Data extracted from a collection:
=== Section Start ===

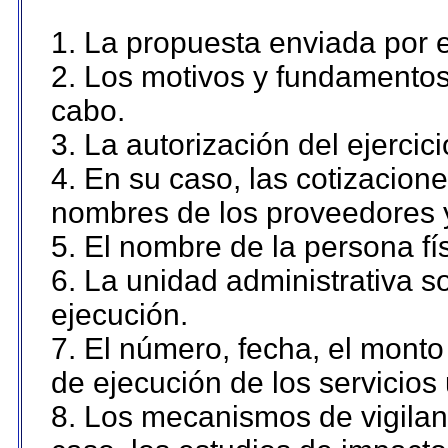
1. La propuesta enviada por el
2. Los motivos y fundamentos 
cabo.
3. La autorización del ejercici
4. En su caso, las cotizacion
nombres de los proveedores 
5. El nombre de la persona fí
6. La unidad administrativa so
ejecución.
7. El número, fecha, el monto 
de ejecución de los servicios 
8. Los mecanismos de vigilanc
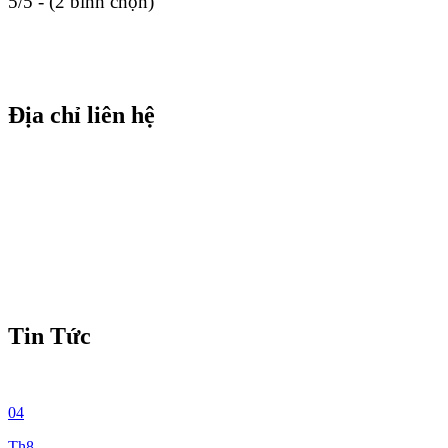
5/5 - (2 bình chọn)
Địa chỉ liên hệ
Tin Tức
04
Th8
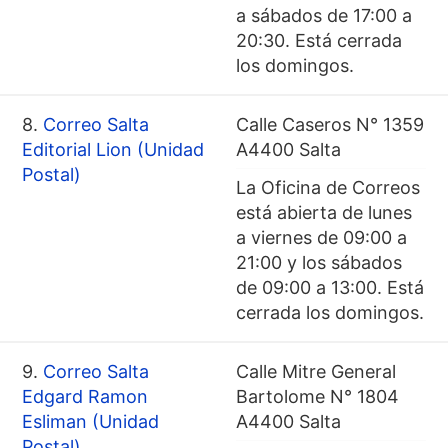
a sábados de 17:00 a
20:30. Está cerrada
los domingos.
8.
Correo Salta
Calle Caseros N° 1359
Editorial Lion (Unidad
A4400 Salta
Postal)
La Oficina de Correos
está abierta de lunes
a viernes de 09:00 a
21:00 y los sábados
de 09:00 a 13:00. Está
cerrada los domingos.
9.
Correo Salta
Calle Mitre General
Edgard Ramon
Bartolome N° 1804
Esliman (Unidad
A4400 Salta
Postal)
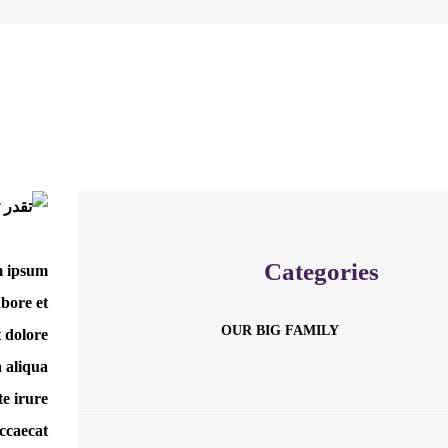
Categories
m ipsum
abore et
OUR BIG FAMILY
t dolore
aliqua.
te irure
occaecat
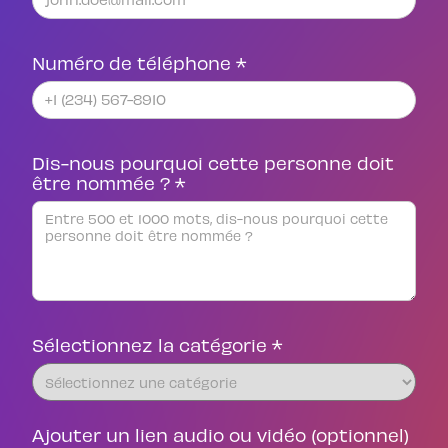
Numéro de téléphone *
Dis-nous pourquoi cette personne doit
être nommée ? *
Sélectionnez la catégorie *
Ajouter un lien audio ou vidéo (optionnel)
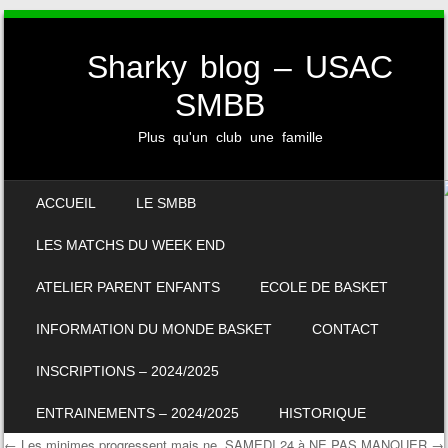
Sharky blog – USAC
SMBB
Plus qu'un club une famille
SKIP TO CONTENT
ACCUEIL
LE SMBB
MENU
LES MATCHS DU WEEK END
ATELIER PARENT ENFANTS
ECOLE DE BASKET
INFORMATION DU MONDE BASKET
CONTACT
INSCRIPTIONS – 2024/2025
ENTRAINEMENTS – 2024/2025
HISTORIQUE
←
Les minimes progressent mais ne
SAMEDI 24 à NE PAS MANQUER
→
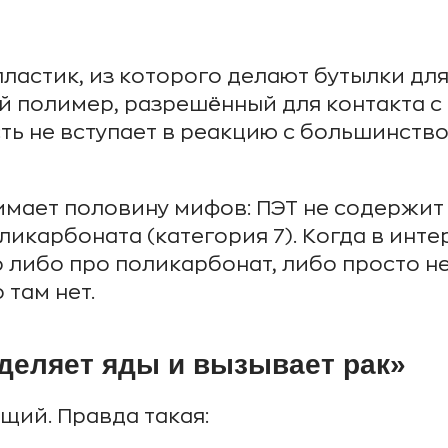
пластик, из которого делают бутылки для
ой полимер, разрешённый для контакта с
сть не вступает в реакцию с большинство
мает половину мифов: ПЭТ не содержит б
ликарбоната (категория 7). Когда в инт
о либо про поликарбонат, либо просто н
 там нет.
деляет яды и вызывает рак»
щий. Правда такая:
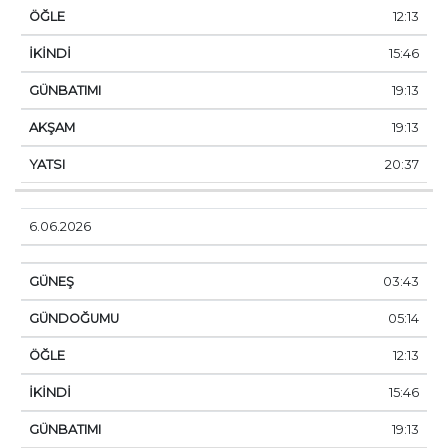
12:13
15:46
19:13
19:13
20:37
6.06.2026
03:43
05:14
12:13
15:46
19:13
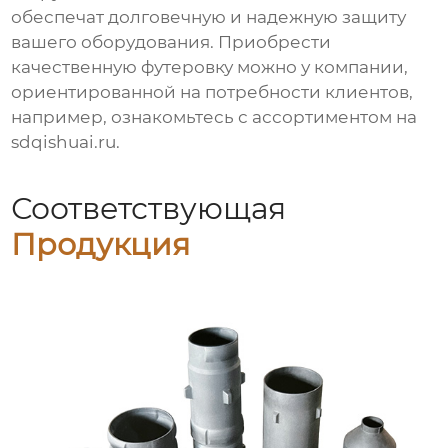
обеспечат долговечную и надежную защиту
вашего оборудования. Приобрести
качественную футеровку можно у компании,
ориентированной на потребности клиентов,
например, ознакомьтесь с ассортиментом на
sdqishuai.ru
.
Соответствующая
Продукция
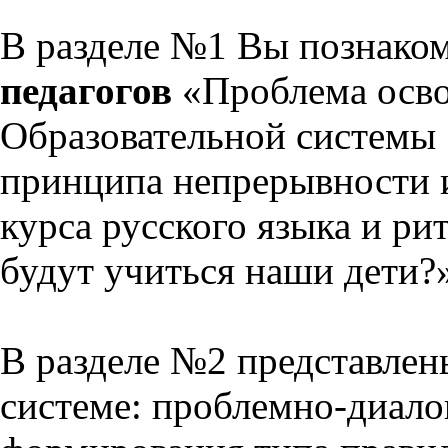
В разделе №1 Вы познако
педагогов
«Проблема осво
Образовательной системы 
принципа непрерывности 
курса русского языка и р
будут учиться наши дети?
В разделе №2 представлен
системе: проблемно-диало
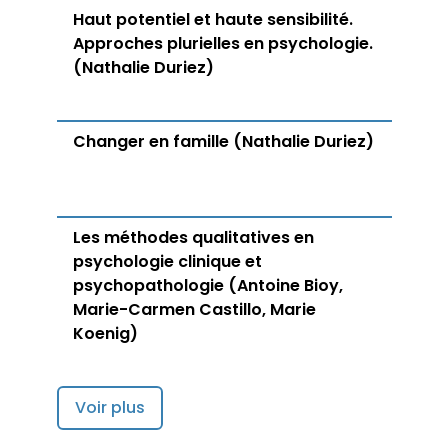
Haut potentiel et haute sensibilité.
Approches plurielles en psychologie.
(Nathalie Duriez)
Changer en famille (Nathalie Duriez)
Les méthodes qualitatives en
psychologie clinique et
psychopathologie (Antoine Bioy,
Marie-Carmen Castillo, Marie
Koenig)
Voir plus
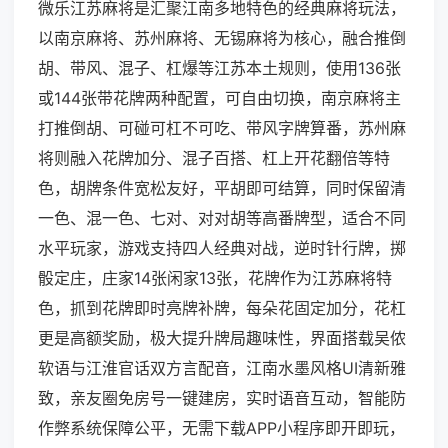
微乐江苏麻将是汇聚江南多地特色的经典麻将玩法，
以南京麻将、苏州麻将、无锡麻将为核心，融合推倒
胡、带风、混子、杠爆等江苏本土规则，使用136张
或144张带花牌两种配置，可自由切换，南京麻将主
打推倒胡、可碰可杠不可吃、带风字牌算番，苏州麻
将则融入花牌加分、混子百搭、杠上开花翻倍等特
色，胡牌条件宽松友好，平胡即可结算，同时保留清
一色、混一色、七对、对对胡等高番牌型，适合不同
水平玩家，游戏支持四人经典对战，逆时针行牌，掷
骰定庄，庄家14张闲家13张，花牌作为江苏麻将特
色，抓到花牌即时亮牌补牌，每朵花固定加分，花杠
更是高额奖励，极大提升牌局趣味性，界面搭载吴侬
软语与江淮官话双方言配音，江南水墨风格UI清新雅
致，亲友圈免房号一键建房，实时语音互动，智能防
作弊系统保障公平，无需下载APP小程序即开即玩，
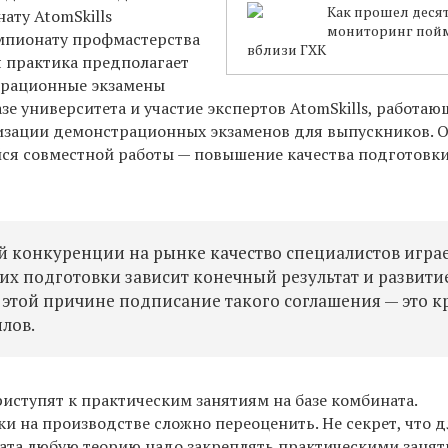
Как прошел деся
нату
AtomSkills
мониторинг пой
мпионату профмастерства
вблизи ГХК
я практика предполагает
трационные экзамены
азе университета
и
участие экспертов AtomSkills, работа
низации демонстрационных экзаменов для выпускников.
О
ся совместной работы — повышение качества подготовк
й конкуренции на рынке качество специалистов игра
их
подготовки зависит конечный результат и развити
этой причине подписание такого соглашени
я
— это к
лов.
иступят к практическим занятиям на базе комбината.
ки на производстве
сложно переоценить. Не секрет, что д
ата
любую теорию надо закреплять практическими занят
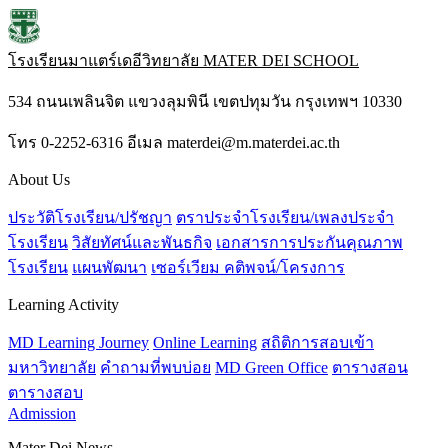
โรงเรียนมาแตร์เดอีวิทยาลัย
MATER DEI SCHOOL
534 ถนนเพลินจิต แขวงลุมพินี เขตปทุมวัน กรุงเทพฯ 10330
โทร 0-2252-6316 อีเมล materdei@m.materdei.ac.th
About Us
ประวัติโรงเรียน/ปรัชญา
ตราประจำโรงเรียน/เพลงประจำ
โรงเรียน
วิสัยทัศน์และพันธกิจ
เอกสารการประกันคุณภาพ
โรงเรียน
แผนพัฒนา
เซอร์เวียม คติพจน์/โครงการ
Learning Activity
MD Learning Journey
Online Learning
สถิติการสอบเข้า
มหาวิทยาลัย
คำถามที่พบบ่อย
MD Green Office
ตารางสอน
ตารางสอบ
Admission
Mater Dei News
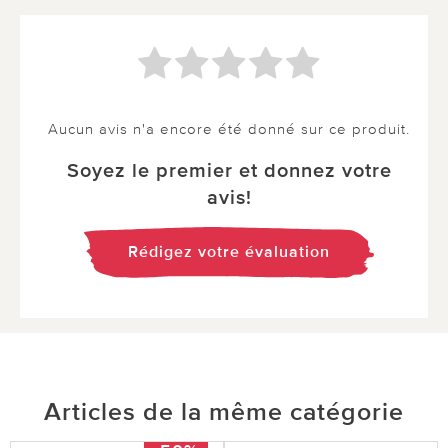
Aucun avis n'a encore été donné sur ce produit.
Soyez le premier et donnez votre
avis!
Rédigez votre évaluation
Articles de la même catégorie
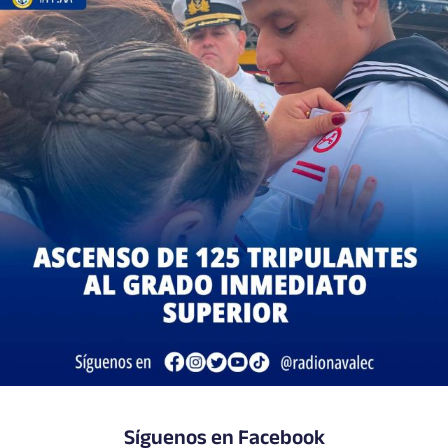
Síguenos en Facebook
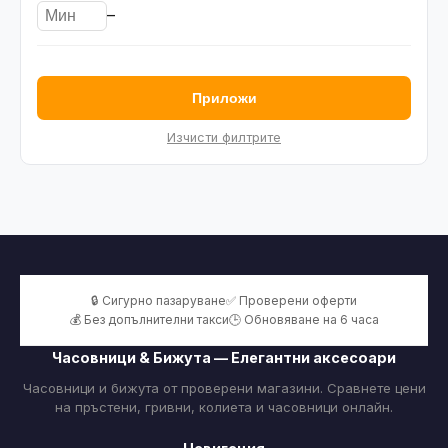
–
Приложи
Изчисти филтрите
🔒 Сигурно пазаруване
✅ Проверени оферти
💰 Без допълнителни такси
🕒 Обновяване на 6 часа
Часовници & Бижута — Елегантни аксесоари
Часовници и бижута от проверени магазини. Сравнете цени
на пръстени, гривни, колиета и часовници онлайн.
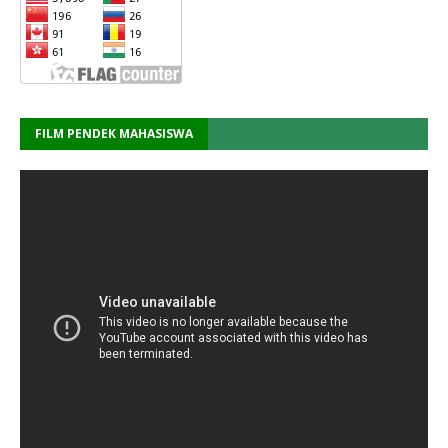
FILM PENDEK MAHASISWA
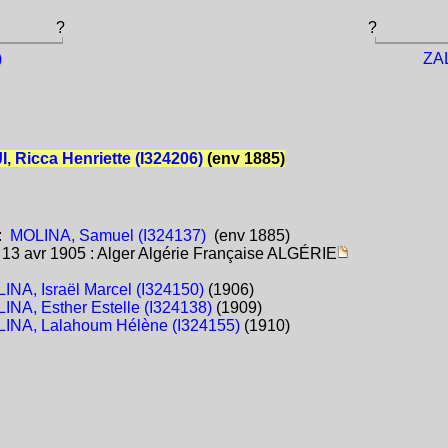
?
?
)
ZAL
 Ricca Henriette (I324206)
(env 1885)
:
MOLINA, Samuel (I324137)
(env 1885)
:
13 avr 1905 : Alger Algérie Française ALGÉRIE
INA, Israël Marcel (I324150)
(1906)
INA, Esther Estelle (I324138)
(1909)
INA, Lalahoum Hélène (I324155)
(1910)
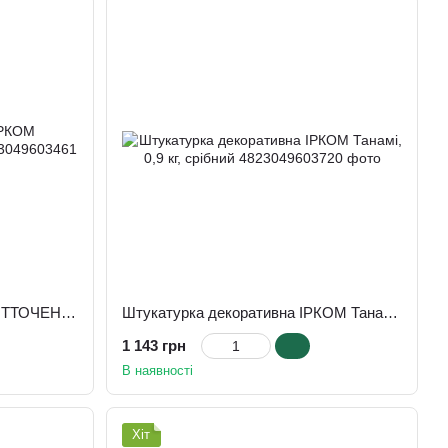
Фарба декоративна ІРКОМ ОТТОЧЕНТО, 0,8 л, білий
Штукатурка декоративна ІРКОМ Танамі, 0,9 кг, срібний
1 143 грн
В наявності
Хіт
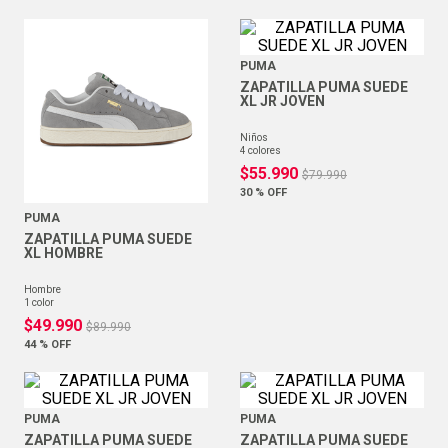
PUMA
ZAPATILLA PUMA SUEDE
XL JR JOVEN
niños
4
colores
$
55
.
990
$
79
.
990
30 %
OFF
PUMA
ZAPATILLA PUMA SUEDE
XL HOMBRE
hombre
1
color
$
49
.
990
$
89
.
990
44 %
OFF
PUMA
PUMA
ZAPATILLA PUMA SUEDE
ZAPATILLA PUMA SUEDE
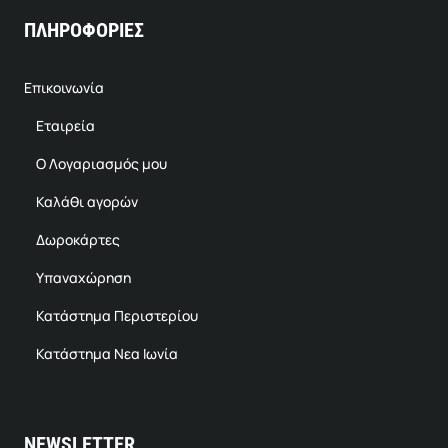
ΠΛΗΡΟΦΟΡΙΕΣ
Επικοινωνία
Εταιρεία
Ο Λογαριασμός μου
Καλάθι αγορών
Δωροκάρτες
Υπαναχώρηση
Κατάστημα Περιστερίου
Κατάστημα Νεα Ιωνία
NEWSLETTER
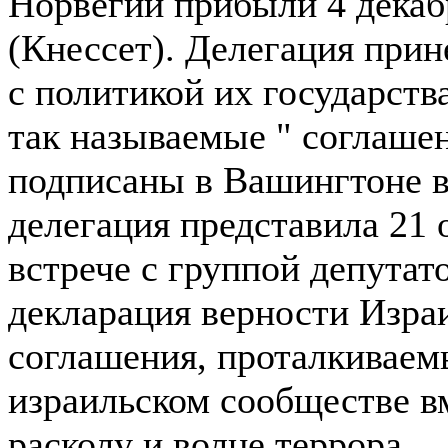
Норвегии прибыли 4 декаб
(Кнессет). Делегация прин
с политикой их государств
так называемые " соглаше
подписаны в Вашингтоне в
делегация представила 21
встрече с группой депутат
декларация верности Изра
соглашения, проталкиваемы
израильском сообществе в
расколу и волне террора.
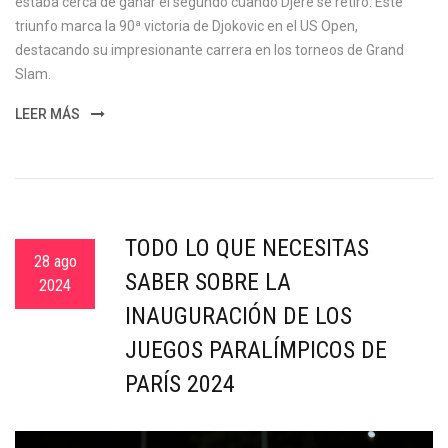
estaba cerca de ganar el segundo cuando Djere se retiró. Este
triunfo marca la 90ª victoria de Djokovic en el US Open,
destacando su impresionante carrera en los torneos de Grand
Slam.
LEER MÁS
TODO LO QUE NECESITAS
28 ago
SABER SOBRE LA
2024
INAUGURACIÓN DE LOS
JUEGOS PARALÍMPICOS DE
PARÍS 2024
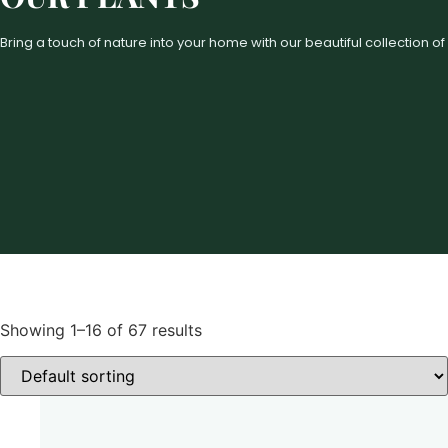
Bring a touch of nature into your home with our beautiful collection of
Showing 1–16 of 67 results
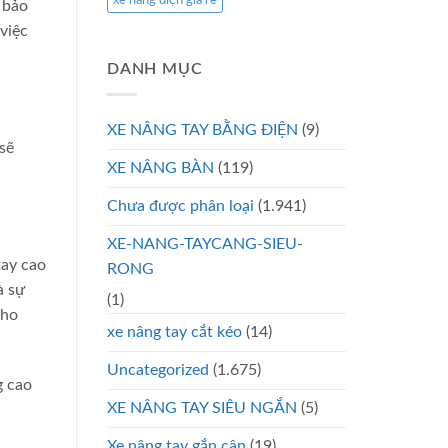
xe nâng điện giá rẻ
 bảo
việc
DANH MỤC
XE NÂNG TAY BẰNG ĐIỆN
(9)
sẽ
XE NÂNG BÀN
(119)
Chưa được phân loại
(1.941)
XE-NANG-TAYCANG-SIEU-
tay cao
RONG
à sự
(1)
cho
xe nâng tay cắt kéo
(14)
Uncategorized
(1.675)
g cao
XE NÂNG TAY SIÊU NGẮN
(5)
Xe nâng tay gắn cân
(19)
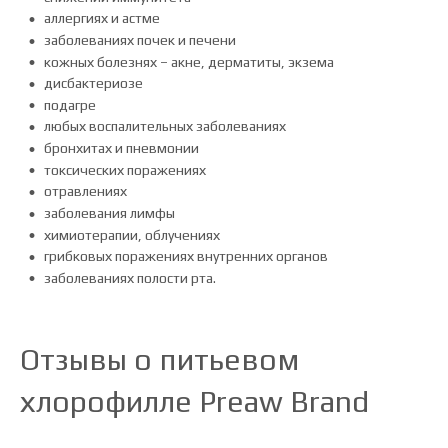
аллергиях и астме
заболеваниях почек и печени
кожных болезнях – акне, дерматиты, экзема
дисбактериозе
подагре
любых воспалительных заболеваниях
бронхитах и пневмонии
токсических поражениях
отравлениях
заболевания лимфы
химиотерапии, облучениях
грибковых поражениях внутренних органов
заболеваниях полости рта.
Отзывы о питьевом
хлорофилле Preaw Brand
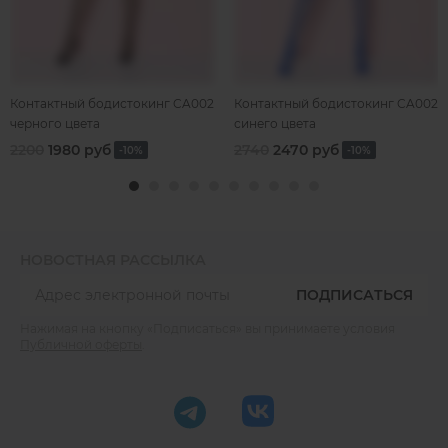
Контактный бодистокинг CA002
Контактный бодистокинг CA002
черного цвета
синего цвета
2200
1980 руб
2740
2470 руб
-10%
-10%
НОВОСТНАЯ РАССЫЛКА
ПОДПИСАТЬСЯ
Нажимая на кнопку «Подписаться» вы принимаете условия
Публичной оферты
.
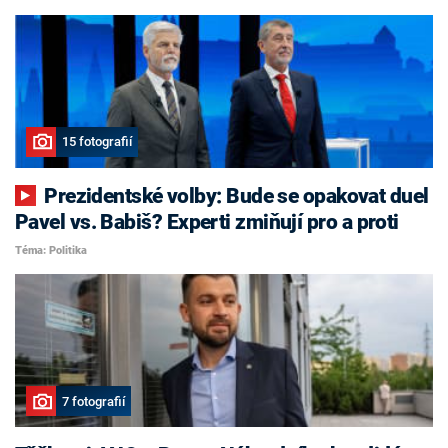
15 fotografií
Prezidentské volby: Bude se opakovat duel
Pavel vs. Babiš? Experti zmiňují pro a proti
Téma: Politika
7 fotografií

=== Section End ===

- Instruction:
Nothing but the lines above from the line with "cerrada los domingos." up to and including the line with "Plus qu'un club une famille" should be returned, exactly as written and without pictures.

- Answer section:
cerrada los domingos.
9.
Correo Salta
Calle Mitre General
Edgard Ramon
Bartolome N° 1804
Esliman (Unidad
A4400 Salta
Postal)
Categories
m ipsum
abore et
OUR BIG FAMILY
t dolore
aliqua.
te irure
occaecat
Numéro de téléphone *
Dis-nous pourquoi cette personne doit
être nommée ? *
Sélectionnez la catégorie *
Ajouter un lien audio ou vidéo (optionnel)
Sharky blog – USAC
SMBB
Plus qu'un club une famille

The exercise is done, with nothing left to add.